Corruzione (e sangue), dirigenti Eni indagati
Il reato ipotizzato dalla Procura e in relazione al quale sono indagati alcuni dirigenti Eni tra cui il responsabile di Agip Kco Guido Michelotti (ma non l’amministratore delegato Paolo Scaroni) è quello di «corruzione internazionale»; in sostanza, par di capire dalla richiesta che ha avanzato il pm Fabio De Pasquale alla giudice Alfonsa Ferraro, i dirigenti Eni avrebbero «oliato» il proprio insediamento nel paese centroasiatico con sostanziose mazzette versate a diversi funzionari kazaki del massimo livello, tra cui anche Timur Kulibayev, genero del presidente Nursultan Nazarbaev e considerato uno degli uomini più ricchi e potenti del paese. Circa le cifre versate, si parla di 20 milioni di euro: una piccola parte, probabilmente, del complessivo giro di tangenti internazionali al cui centro sarebbe un potente imprenditore kazako-israeliano legato a Kulibayev.

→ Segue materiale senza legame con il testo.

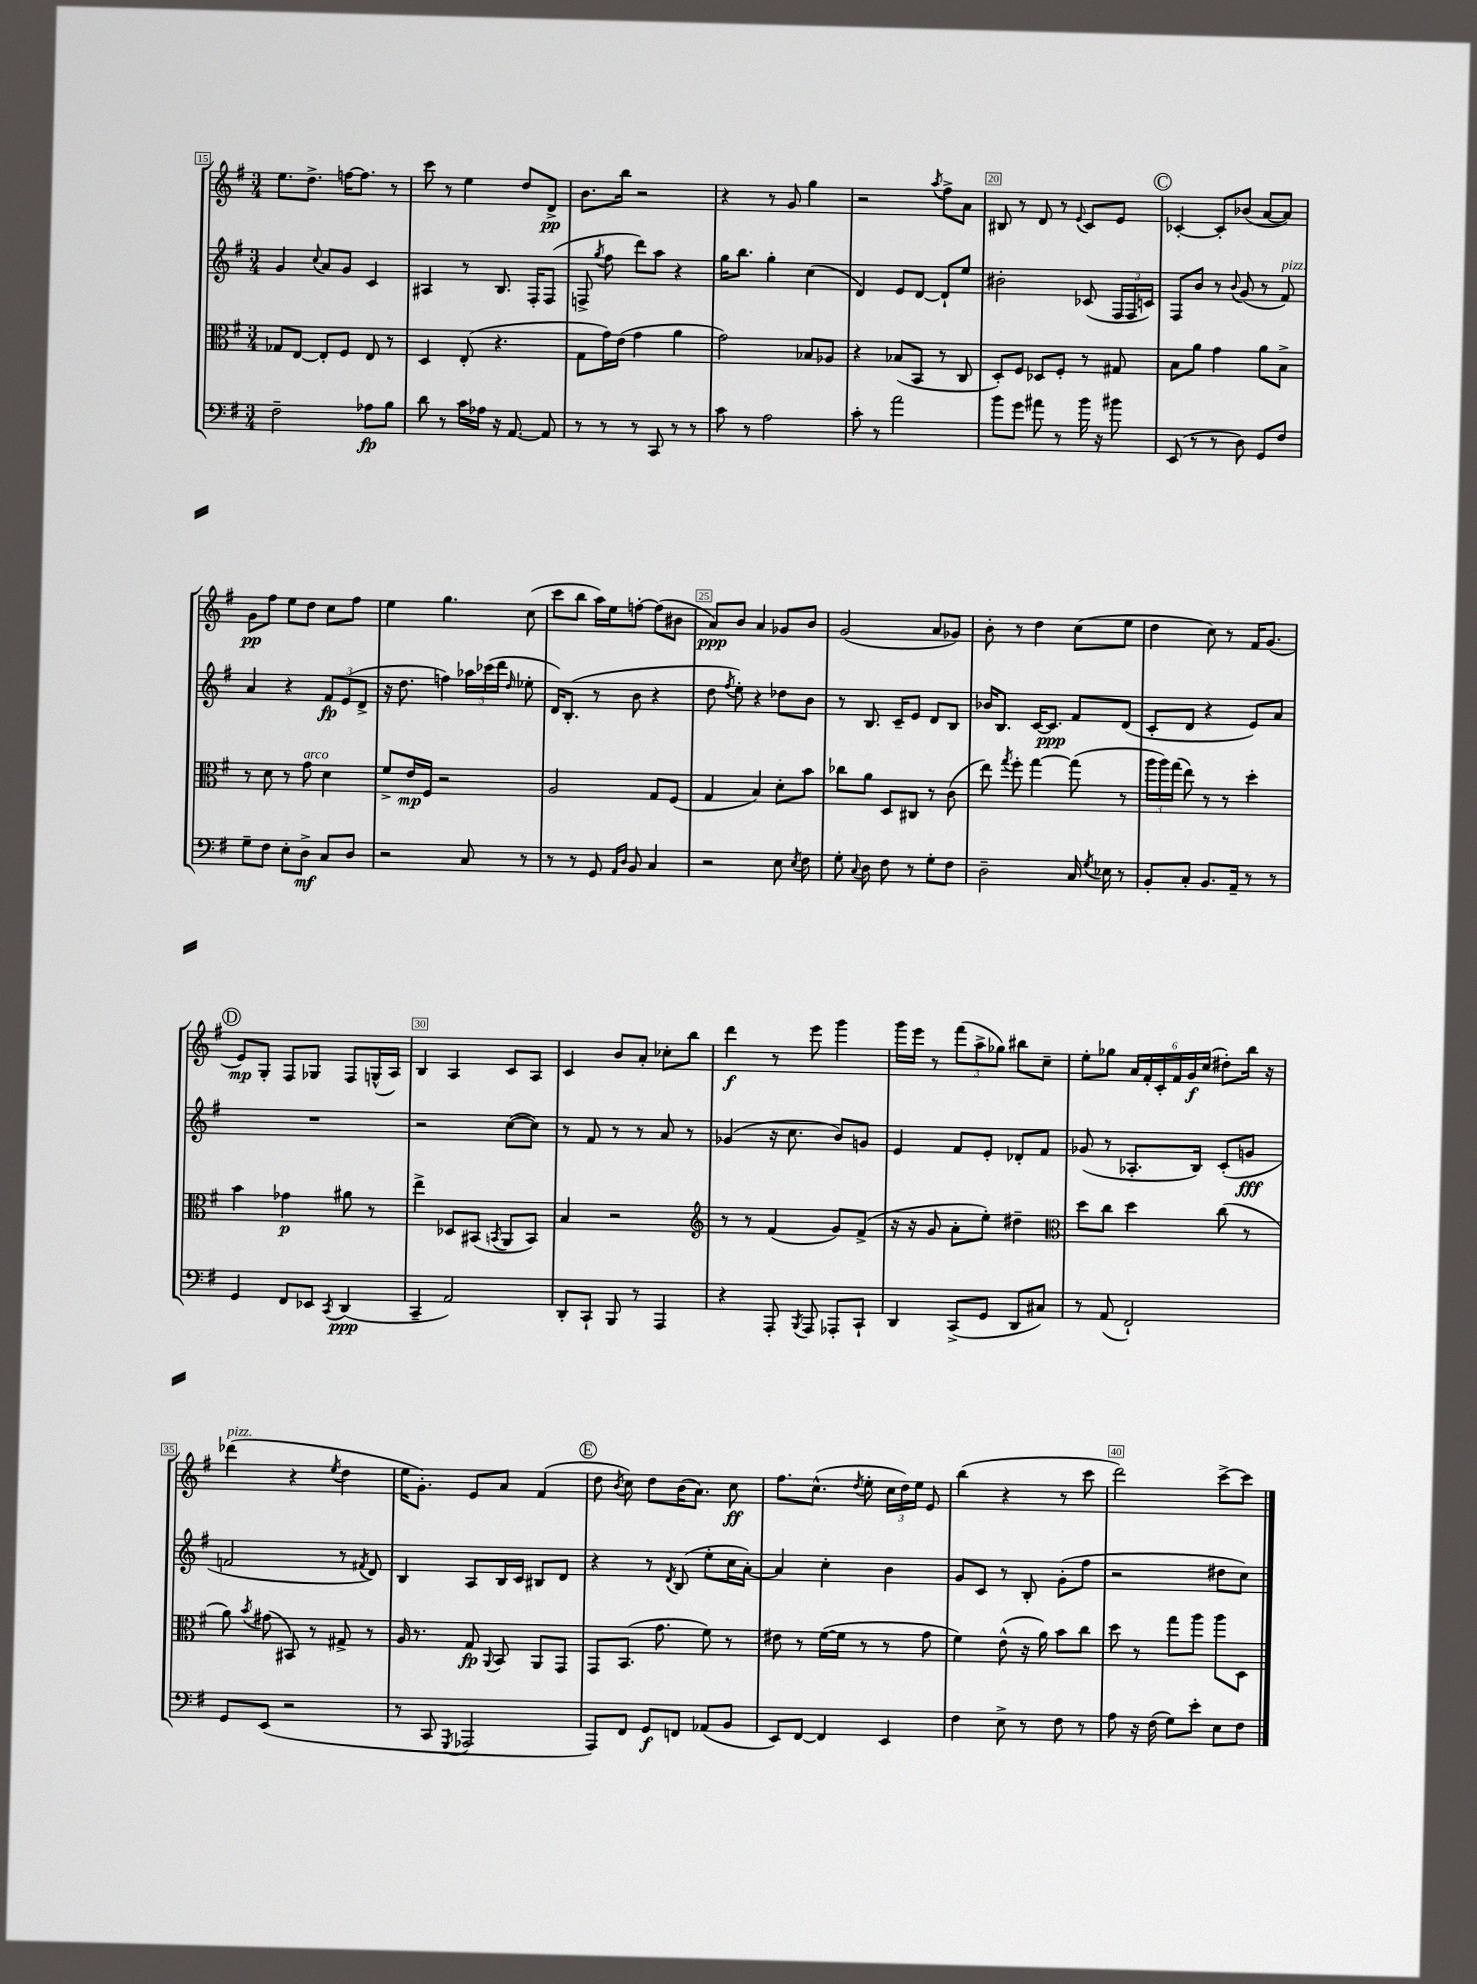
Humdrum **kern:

**kern	**kern	**kern	**kern
*staff4	*staff3	*staff2	*staff1
*clefF4	*clefC3	*clefG2	*clefG2
*k[f#]	*k[f#]	*k[f#]	*k[f#]
*M3/4	*M3/4	*M3/4	*M3/4
2F#~\	8G-/L	4g/	8.ee\L
.	[8E/J	.	.
.	.	.	8.dd^\J
.	.	8qqcc/	.
.	8E'/]L	8a/L	.
.	8F#/J	8g/J	[16ff\LK
.	.	.	8.ff\]J
8A-\L	8E/	4c/	.
8B\J	8r	.	8r
=	=	=	=
8d\	4D/	4A#/	8ccc\
8r	.	.	8r
16c\LL	(8E'/	8r	4ee\
16A-\JJ	.	.	.
16r	4.r	8.B/	.
[8.AA/	.	.	.
.	.	.	8dd/L
.	.	16F#'/LK	.
8AA/]	.	(8F#/J	8d^/J
=	=	=	=
8r	8G\L	8F^/	8.b\L
.	.	8qgg/	.
8r	16g\L)	8ff#\	.
.	(16e\JJ	.	16bb\Jk
8r	4g\	8ddd\L)	2r
8CC/	.	8aa\J	.
8r	4a\	4r	.
8r	.	.	.
=	=	=	=
8c\	2g\)	16gg\LK	4r
.	.	8.bb\J	.
8r	.	.	.
2A\	.	4gg'\	8r
.	.	.	8g/
.	8B-/L	(4cc\	4gg\
.	8A-/J	.	.
=	=	=	=
8c'\	4r	4d/)	2r
8r	.	.	.
2a\	(8B-/L	8e/L	.
.	8BB/J	[8d/J	.
.	.	.	8qaa/
.	8r	8d`/]L	8ff#^\L
.	8C/	8ee/J	8a\J
=	=	=	=
8b\L	8D'/L)	2b#'\	8B#/
8g\J	8F#/J	.	8r
8a#\	8D-/L	.	8d/
8r	8F#'/J	.	8r
.	.	.	8qqe/
16b\	8r	(8c-/	8c/L
16r	.	.	.
8b#\	8G#/	24F#/LL	8e/J
.	.	24F#/	.
.	.	24c/JJ)	.
=	=	=	=
(8EE/	8B\L	8F#/L	[4c-'/
8r	8a\J	8b/J	.
8r	4g\	8r	8c-'/]L
.	.	8qqb/	.
8D\)	.	(8g/	(8b-/J
8GG/L	8a\L	8r	[8a/L
8F#/J	8B^\J	8f#/)	8a/]J)
=	=	=	=
8G~\L	8r	4a/	8g\L
8F#\J	8d\	.	8ff#\J
8E'\L	8r	4r	8ee\L
8D^\J	8g\	.	8dd\J
8C/L	4d\	12f#/L	8cc\L
.	.	(12e/	.
8D/J	.	.	8ff#\J
.	.	12d^/J	.
=	=	=	=
2r	8f#^/L	16r	4ee\
.	.	8.dd\	.
.	16e/L	.	.
.	16F#/JJ	.	.
.	2r	4ff\)	4.gg\
8C/	.	24aa-\LL	.
.	.	(24ccc-\	.
.	.	24ddd\JJ	.
.	.	16qqdd/	.
8r	.	8ee-'\	(8cc\
=	=	=	=
8r	2A/	16d/LK)	8ccc\L
.	.	(8.B'/J	.
8r	.	.	8bb\J
8GG/	.	8r	16aa\LL)
.	.	.	16ee\J
16qqAA/LL	.	.	.
16qqD/JJ	.	.	.
8BB/	.	8b\	[8ff'\J
4C/	8G/L	4r	(8ff\]L
.	(8F#/J	.	8b#\J
=	=	=	=
2r	4G/	8dd\	8a/L)
.	.	8qff#/	.
.	.	8ee'\)	8b/J
.	4B/)	4r	4a/
8E\	8d'\L	8dd-\L	8g-/L
8qE/	.	.	.
8F#\	8b\J	8b\J	8b/J
=	=	=	=
8G'\	8cc-\L	8r	(2g/
8qqC/	.	.	.
8D\	8a\J	8.B/	.
8F#\	8D/L	.	.
.	.	16c~/LK	.
8r	8C#/J	8e/J	.
8G'\L	8r	8d/L	8a/L
8F#\J	(8c\	8B/J	8g-/J)
=	=	=	=
2D~\	8ee\)	16b-/LK	8b'\
.	.	8.B/J	.
.	8qgg/	.	.
.	8ff#'\	.	8r
.	[4gg\	[16c/LK	4dd\
.	.	8.c/]J	.
16C/	(8gg\]	8f#/L	(8cc\L
8qG/	.	.	.
16E-\	.	.	.
8r	8r	(8d/J	8ee\J
=	=	=	=
8BB'/L	24aa\LL	8c'/L	4dd\
.	24aa\)	.	.
.	(24gg\JJ	.	.
8C'/J	8ee\)	8d/J	.
8.BB/L	8r	4r	8cc\)
.	8r	.	8r
16AA~/Jk	.	.	.
8r	4dd'\	8e/L)	16f#/LK
.	.	.	(8.g/J
8r	.	8a/J	.
=	=	=	=
4GG/	4b\	2.r	8e/L)
.	.	.	8G'/J
8FF#/L	4g-\	.	8F#/L
8EE-/J	.	.	8G-/J
8qCC/	.	.	.
(4DD/	8a#\	.	8F#/L
.	8r	.	(16G^^/L
.	.	.	16A/JJ)
=	=	=	=
4CC~/	4ee^\	2r	4B/
2AA/)	8D-/L	.	4A/
.	(8BB#/J	.	.
.	8qBB/	.	.
.	8AA/L	([8cc\L	8c/L
.	8BB/J)	8cc\]J)	8A/J
=	=	=	=
8DD'/L	4B/	8r	4c/
8CC`/J	.	8f#/	.
8BBB/	2r	8r	8b/L
8r	.	8r	8a'/J
4AAA/	.	8a/	8cc-'\L
.	.	8r	8bb\J
=	=	=	=
*	*clefG2	*	*
4r	8r	(4g-/	4ddd\
.	8r	.	.
8AAA'/	(4f#/	16r	8r
.	.	8.cc\	.
8qBBB/	.	.	.
8AAA/	.	.	8eee\
8AAA-'/L	8g/L)	8b/L)	4ggg\
8CC`/J	(8f#^/J	8g/J	.
=	=	=	=
4DD/	16r	4e/	16ggg\LL
.	16r	.	16eee\JJ
.	8g/	.	8r
(8CC^/L	8a'\L	8f#/L	(12fff#\L
.	.	.	12aa^\
8GG/J	8ee'\J)	8e'/J	.
.	.	.	12gg-\J)
8DD/L	4dd#~\	8d-'/L	8bb#\L
8C#/J)	.	8f#/J	8cc~\J
=	=	=	=
*	*clefC3	*	*
8r	8dd\L	(8g-/	8ee'\L
(8AA/	8cc\J	8r	8gg-\J
2FF#`/)	4dd\	8.A-'/L	24a/LL
.	.	.	24f#'/
.	.	.	24c'/
.	.	.	24f#/
.	.	.	24g/
.	.	16B/Jk)	.
.	.	.	(24cc/JJ
.	(8cc\	(8c'/L	8dd#'\L)
.	8r	8g/J	16bb\Jk
.	.	.	16r
=	=	=	=
8GG/L	8a\)	2f/	(4ddd-\
.	8qb/	.	.
(8EE/J	(8g#\	.	.
2r	8BB#/)	.	4r
.	8r	.	.
.	.	.	8qee/
.	8G#^/	8r	4dd\
.	.	8qf#/	.
.	8r	8d/)	.
=	=	=	=
8r	16A/	4B/	16ee\LK
.	8.r	.	8.g'\J)
8CC/	.	.	.
8qGGG/	.	.	.
2AAA-/	8G/	8A/L	8e/L
.	8qqAA/	.	.
.	8BB/	16B/L	8a/J
.	.	16c/JJ	.
.	8AA/L	8B#/L	(4f#/
.	8GG/J	8d/J	.
=	=	=	=
8AAA/L)	8GG/L	4r	8dd\
.	.	.	8qb/
8FF#/J	(8.BB/J	.	8cc\)
8GG/L	.	8r	8dd\L
.	8.g\	.	.
.	.	8qd/	.
8FF/J	.	(8B/	(16b\K
.	.	.	8.a\J)
(8AA-/L	8f#\)	8ee'\L	.
8BB/J	8r	16cc\L	8cc\
.	.	[16a'\JJ)	.
=	=	=	=
8EE/L)	8e#\	4a/]	8.ff#\L
[8FF#/J	8r	.	.
.	.	.	(8.cc^^\J
4FF#/]	([16f#\LL	4cc'\	.
.	16f#\]JJ	.	.
.	.	.	8qdd/
.	8r	.	8ee'\
4EE/	8r	4b\	24cc\LL
.	.	.	24dd\)
.	.	.	24ee\JJ
.	8g\	.	8e/
=	=	=	=
4F#\	4f#\)	8g/L	(4bb\
.	.	8c/J	.
8E^\	(8e^^\	8r	4r
8r	16r	8B'/	.
.	16a\)	.	.
8F#\	8b\L	(8g'\L	8r
8r	8cc\J	8ff#\J	8ccc\
=	=	=	=
8A\	8dd\	2r	2ddd\)
16r	8r	.	.
(16F#\	.	.	.
8G\L)	8gg\L	.	.
8e'\J	8aa\J	.	.
8E\L	8aa\L	8dd#\L	[8ccc^\L
8F#\J	8D\J	8cc\J)	8ccc\]J
==	==	==	==
*-	*-	*-	*-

Kulibayev è da molti anni il vero controllore dell’industria gas-petrolifera nazionale, di cui ha occupato sia ruoli di sovrintendente pubblico, per esempio come presidente del Fondo statale Samruk-Kazyna, sia posizioni di grande azionista privato (il conflitto di interessi da quelle parti non è considerato un problema…), per esempio come presidente di KazMunaiGas, colosso del petrolio e del gas a capitale misto. Kulibayev ha anche importanti ruoli nel business internazionale dell’energia, sedendo per esempio nel consiglio di amministrazione del gigante energetico russo Gazprom, e proprio lui sarebbe stato il vero artefice delle posizioni privilegiate guadagnate da Eni nei due maggiori «campi» di estrazione del Kazakhstan occidentale, sulle rive del Mar Caspio: il campo di Kashagan, uno dei più ricchi di petrolio del mondo, e quello di Karachaganak, altrettanto ricco per quanto riguarda il gas naturale.
A Kashagan Eni è presente ormai da vent’anni: ha via via aumentato la propria quota fino al 16,8 per cento, con il ruolo di azienda-guida di un consorzio multinazionale, nonché il compito di assegnare le commesse agli aspiranti fornitori internazionali; a Karachaganak la quota Eni è oggi del 29,25 per cento (era il 32,5 ma si è appena ridimensionata in seguito a un aumento della partecipazione statale kazaka). Le risorse di idrocarburi presenti in questi due giganteschi campi sono immense (si calcola che le riserve siano le più importanti scoperte nel mondo dal ’70 in poi) e sono alla base della formidabile crescita che il Kazakhstan sta conoscendo negli ultimi anni. Il problema è che l’enorme afflusso di ricchezza che ha investito il paese si è riversato in pochissime tasche, in gran parte di personaggi legati al clan Nazarbaev (il presidente che è il vero padrone del Kazakhstan fin dai tempi in cui faceva parte dell’Urss; con lui, en passant, vanta un’improbabile amicizia anche Silvio Berlusconi, via Putin presumibilmente), mentre la corruzione ha raggiunto livelli estremi, alimentata dalle multinazionali dell’energia.
Al contrario il reddito della maggioranza della popolazione è rimasto molto basso: in particolare è rimasto bassissimo il reddito – e spaventose le condizioni di lavoro – degli operai impiegati nell’industria gas-petrolifera, al punto di provocare l’anno scorso una serie di proteste e scioperi culminati nei drammatici fatti di Zhanaozen, dove nel dicembre scorso la polizia ha ucciso decine di lavoratori in sciopero che manifestavano in piazza. Nel susseguente processo il tribunale ha scaricato sui lavoratori stessi la responsabilità del massacro, condannandone numerosi a pesanti pene detentive. La tragedia di Zhanaozen, va notato, ha coinvolto gli operai delle aziende kazake che operano a Kashagan (e, per inciso, ha spinto il citato Kulibayev a sfilarsi prudenzialmente dagli incarichi che vi ricopriva) ma l’Eni non ha ritenuto, né allora né poi, di spendere una parola per prendere le distanze dalla violenza della repressione.